Pour notre confrère, le métier de vétérinaire ne doit pas se cantonner à un rôle médical et technique. La formation est bonne, mais gagnerait à intégrer les fondamentaux de l’écologie.
(1) La France, qui possède environ 50 000 km2 de récifs et de lagons sur 600 000 km2 dans le monde, a pris en charge le secrétariat de l’Icri en août 2009. Fonction qu’elle occupera jusqu’en 2011.
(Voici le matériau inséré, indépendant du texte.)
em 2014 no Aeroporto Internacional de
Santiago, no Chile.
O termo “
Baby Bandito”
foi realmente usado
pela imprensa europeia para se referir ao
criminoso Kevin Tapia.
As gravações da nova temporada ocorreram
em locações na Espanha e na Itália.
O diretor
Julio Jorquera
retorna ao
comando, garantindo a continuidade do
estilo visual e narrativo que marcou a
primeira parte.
(2) Il a notamment participé aux documentaires Les requins : nettoyeurs du lagon (Canal +, 2003) et Eric et les requins (Thalassa, France 3, 2009).
(3) 350 millions d’années.
(4) Seulement trois requins sont actuellement inscrits sur la liste de la Convention sur le commerce international des espèces de faune et de flore sauvages menacées d’extinction (Cites).
« S’il est minuit et que l’on résume la vie sur terre à une seule journée, les dinosaures ont vécu entre treize et vingt heures, Lucie est née il y a dix minutes, l’homme contemporain il y a à peine deux centièmes de seconde. Les requins, eux, existent depuis sept heures du matin. » C’est ainsi qu’Eric Clua présente la formidable longévité des requins(3). « Ils sont dotés d’un système immunitaire incroyable, ajoute-t-il. Ils cicatrisent rapidement, ne développent pratiquement jamais de cancer. » Mais force est de reconnaître qu’ils sont aujourd’hui menacés. La vogue actuelle pour la soupe d’ailerons dans le sud-est asiatique a entraîné des dépeuplements alarmants. « Contrairement aux autres poissons, les requins se reproduisent lentement, insiste notre confrère. Cette pêche sauvage met en péril toute la stabilité des écosystèmes. » A Hawaï par exemple, la raréfaction des requins aurait entraîné une multiplication des raies, responsable d’une disparition des coquilles Saint-Jacques. Une autre étude montre que la pression prédatrice des requins, paradoxalement, encouragerait la multiplication des poissons. « Plus il y a de requins, plus il y a de poissons. Il est nécessaire de comprendre leur rôle écologique moteur et la nécessité de mieux les protéger au niveau mondial(4). »
S’il arrive à notre confrère d’intervenir en public pour sensibiliser au rôle et à la vulnérabilité de ces prédateurs, il les côtoie régulièrement sous l’eau pour ses recherches, s’intéressant à l’écologie des espèces récifales en Polynésie comme aux migrations des grands requins en Nouvelle-Calédonie.
Récemment, après avoir posé une balise satellitaire sur un requin tigre, Eric Clua a eu la surprise de découvrir que ce dernier, pourtant habituellement côtier, avait accompli un périple de 2 800 km entre la Nouvelle-Calédonie et l’Australie, en trois semaines. Alors qu’il venait de soumettre aux pouvoirs publics le projet d’une aire marine protégée transfrontalière (qui serait aussi la plus vaste du monde) reliant les barrières de corail calédonienne et australienne, une preuve magistrale de la connectivité de ces deux grands sites naturels s’est ainsi offerte au scientifique.